State the grain of a transaction fact in one sentence.
One row per business event at the moment it occurs (e.g., order line, journal line) with event timestamp and keys.
Define a conformed dimension
A standardized, shared dimension used by multiple facts with consistent keys/attributes.
Difference between a periodic snapshot and a transaction fact.
Snapshot records state at intervals; transaction records events as they happen.
Distinguish a metric from a dimension attribute
Metric = numeric measure to aggregate; attribute = descriptor for slicing/filtering.
Name one row‑level and one aggregate validation to run nightly.
Row: not‑null, referential integrity; Aggregate: record counts or totals by period vs source.
Match each fact type to an example grain: Transaction, Periodic Snapshot, Accumulating Snapshot.
Transaction → per event (e.g., order line). Periodic Snapshot → per entity per period (e.g., account‑month). Accumulating Snapshot → per process instance across milestones (e.g., order from placed→shipped→delivered).
Why use surrogate keys in dimensions?
Stability across source changes, enable SCD versions, decouple natural key volatility.
When is SCD Type 1 preferable to Type 2?
For non‑audited corrections or where only current value matters (e.g., standardized name).
Name two artifacts that tame conflicting business terms.
Business glossary with owners and semantic/BI views reflecting agreed rules.
What belongs in UAT acceptance criteria for a new dashboard?
DoD, named test cases with expected values, data currency/SLA, and sign‑off owner.
Your reporting shows double counts after adding cancellations. What grain change most likely fixes it?
Model at the line‑level event grain (separate events for create/cancel/return) or use an accumulating snapshot with milestone flags instead of aggregating at the order header.
What structure supports rollups across ragged or dated hierarchies?
A hierarchy bridge (parent‑child with effective dates or path enumeration).
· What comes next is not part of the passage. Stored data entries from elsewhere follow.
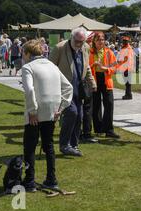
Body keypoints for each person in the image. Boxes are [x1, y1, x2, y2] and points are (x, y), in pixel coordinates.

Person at [21, 40, 73, 192]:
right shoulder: (53, 66)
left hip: (36, 112)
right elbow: (68, 87)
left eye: (24, 53)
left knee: (30, 146)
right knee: (48, 146)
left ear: (28, 53)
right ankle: (52, 179)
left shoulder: (27, 67)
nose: (23, 56)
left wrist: (32, 111)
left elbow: (29, 90)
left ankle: (30, 181)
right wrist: (61, 108)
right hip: (51, 111)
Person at [49, 27, 97, 157]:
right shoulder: (60, 48)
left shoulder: (85, 47)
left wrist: (92, 82)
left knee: (79, 116)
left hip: (78, 87)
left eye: (82, 41)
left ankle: (74, 145)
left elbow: (86, 67)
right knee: (72, 113)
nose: (79, 44)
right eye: (77, 41)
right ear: (71, 37)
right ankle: (64, 145)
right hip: (63, 88)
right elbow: (50, 68)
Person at [89, 32, 119, 139]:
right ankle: (98, 129)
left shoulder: (109, 52)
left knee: (109, 105)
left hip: (106, 79)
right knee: (96, 106)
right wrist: (94, 65)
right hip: (94, 80)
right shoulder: (90, 52)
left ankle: (109, 130)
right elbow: (86, 67)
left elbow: (115, 68)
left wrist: (105, 69)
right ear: (94, 41)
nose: (101, 42)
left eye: (102, 39)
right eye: (98, 40)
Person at [117, 35, 134, 100]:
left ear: (127, 42)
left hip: (127, 68)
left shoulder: (127, 49)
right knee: (127, 83)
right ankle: (128, 94)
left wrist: (119, 63)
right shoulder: (125, 48)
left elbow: (126, 59)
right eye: (123, 41)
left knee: (128, 83)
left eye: (125, 41)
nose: (124, 42)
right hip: (126, 67)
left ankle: (128, 95)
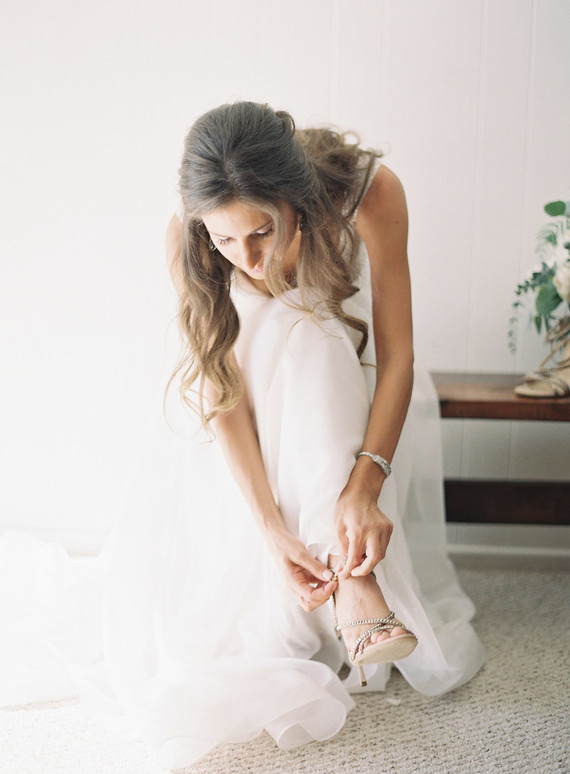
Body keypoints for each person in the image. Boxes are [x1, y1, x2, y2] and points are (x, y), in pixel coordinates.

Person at [0, 100, 484, 771]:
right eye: (226, 242)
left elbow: (398, 355)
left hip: (345, 404)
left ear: (300, 201)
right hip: (241, 441)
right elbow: (219, 390)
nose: (246, 258)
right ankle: (351, 585)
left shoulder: (369, 194)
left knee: (314, 335)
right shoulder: (186, 234)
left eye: (260, 232)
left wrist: (364, 487)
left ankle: (342, 562)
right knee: (290, 332)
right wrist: (268, 527)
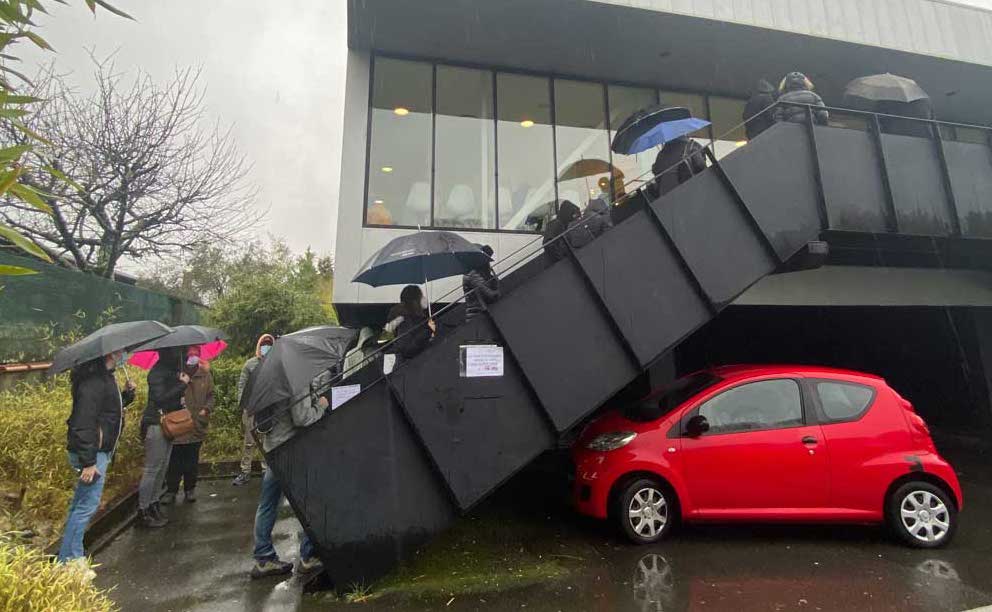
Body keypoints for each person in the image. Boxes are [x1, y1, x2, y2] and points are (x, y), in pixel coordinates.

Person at [57, 350, 135, 576]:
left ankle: (68, 557)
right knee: (85, 507)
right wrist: (89, 462)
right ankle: (70, 563)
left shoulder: (105, 376)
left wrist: (126, 396)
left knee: (80, 505)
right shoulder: (93, 381)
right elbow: (83, 423)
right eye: (121, 352)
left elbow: (108, 412)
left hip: (98, 451)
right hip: (93, 453)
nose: (125, 355)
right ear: (110, 353)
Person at [249, 374, 331, 578]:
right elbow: (302, 418)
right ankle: (308, 555)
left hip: (273, 447)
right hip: (290, 449)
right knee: (312, 500)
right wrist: (320, 404)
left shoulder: (272, 379)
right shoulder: (297, 381)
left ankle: (263, 557)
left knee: (267, 504)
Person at [137, 347, 188, 528]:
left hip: (168, 423)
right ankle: (143, 510)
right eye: (178, 352)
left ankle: (154, 503)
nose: (181, 355)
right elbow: (159, 398)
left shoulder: (171, 370)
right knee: (152, 469)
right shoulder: (156, 373)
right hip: (156, 423)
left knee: (162, 467)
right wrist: (181, 385)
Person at [162, 346, 214, 505]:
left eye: (195, 353)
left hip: (197, 422)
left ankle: (190, 489)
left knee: (192, 459)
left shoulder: (205, 373)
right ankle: (171, 490)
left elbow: (211, 395)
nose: (192, 355)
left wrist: (206, 409)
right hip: (179, 423)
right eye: (189, 352)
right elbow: (167, 395)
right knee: (175, 459)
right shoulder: (177, 373)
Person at [233, 333, 274, 486]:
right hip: (250, 408)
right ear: (259, 346)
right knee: (249, 442)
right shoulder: (250, 364)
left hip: (267, 408)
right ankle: (245, 471)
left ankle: (266, 470)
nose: (266, 347)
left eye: (269, 344)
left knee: (266, 441)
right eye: (264, 344)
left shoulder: (274, 364)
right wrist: (243, 406)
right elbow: (241, 386)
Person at [387, 285, 436, 361]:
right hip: (411, 366)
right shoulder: (406, 320)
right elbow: (407, 348)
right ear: (415, 301)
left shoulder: (417, 318)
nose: (424, 299)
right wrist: (428, 331)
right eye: (421, 296)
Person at [463, 244, 500, 322]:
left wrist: (493, 276)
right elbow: (491, 295)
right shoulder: (472, 275)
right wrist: (496, 287)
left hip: (481, 313)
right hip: (476, 315)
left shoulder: (482, 274)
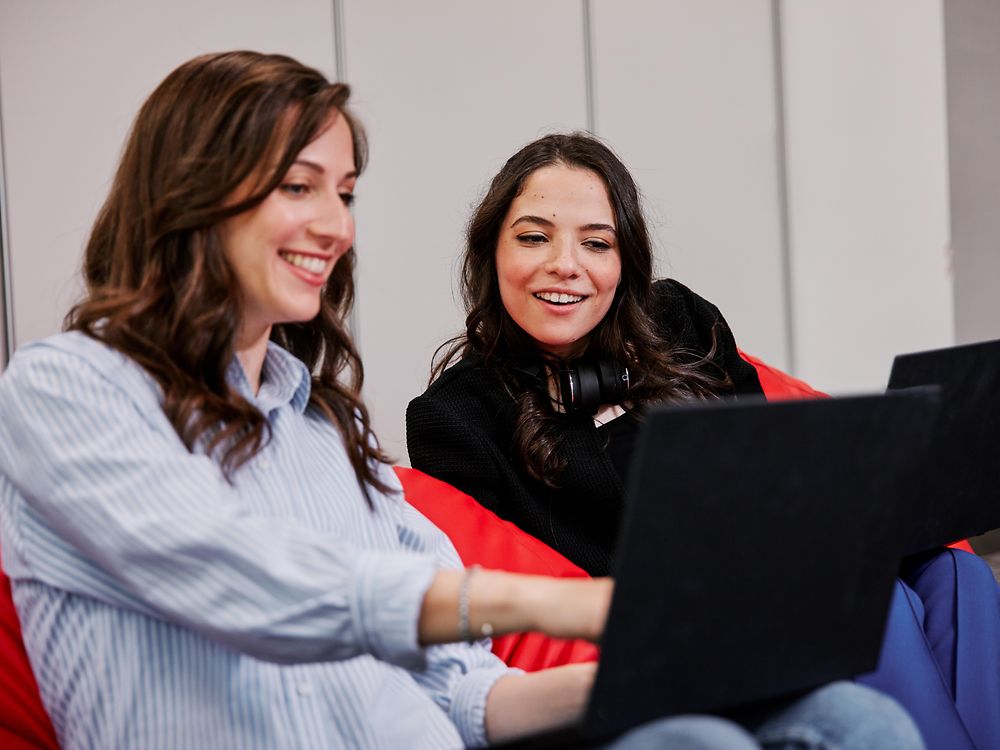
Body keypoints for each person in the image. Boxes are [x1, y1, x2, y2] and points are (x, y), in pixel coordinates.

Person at [0, 52, 924, 750]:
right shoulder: (65, 390)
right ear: (190, 193)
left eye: (347, 192)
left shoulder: (325, 428)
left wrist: (667, 661)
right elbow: (249, 579)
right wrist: (582, 606)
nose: (336, 225)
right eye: (299, 186)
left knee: (839, 716)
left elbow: (468, 694)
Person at [406, 133, 1000, 750]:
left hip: (772, 566)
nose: (565, 264)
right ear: (491, 251)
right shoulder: (454, 417)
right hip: (672, 633)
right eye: (534, 237)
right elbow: (533, 589)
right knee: (883, 605)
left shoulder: (678, 321)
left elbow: (771, 462)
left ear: (624, 260)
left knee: (956, 572)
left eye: (596, 243)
Name one reliable way to detect attribute change for SCD2.
Compare a hash of attributes (or column‑by‑column) and start a new version when it differs.
Two discovery questions that lock the fact design.
“One row per what?” and “When is the event measured?” (plus ‘how are updates handled?’ acceptable).
Two tests that catch broken joins in a transactional fact.
Orphan foreign keys check; double‑count guardrails (totals vs source); scan for duplicate natural keys.
Name two symptoms of the wrong fact grain.
Counts drift with joins; totals vary with dimension filters; hard to reconcile to source; duplicates after reloads.
How do you model many‑to‑many relationships from facts to multi‑valued dimensions?
Use a bridge table (fact → bridge → dimension) with allocation weights if needed.
Give a grain and two milestone examples for an accumulating snapshot.
Grain: one row per process instance; milestones: e.g., submitted, approved, completed; store dates and cycle times.
Which artifact keeps sprint scope stable while saving ideas for later?
Sprint backlog for now; product backlog/parking lot for later.
Which three metadata fields make audits happier?
Source system/table, load timestamp/batch id, transform version (e.g., git hash).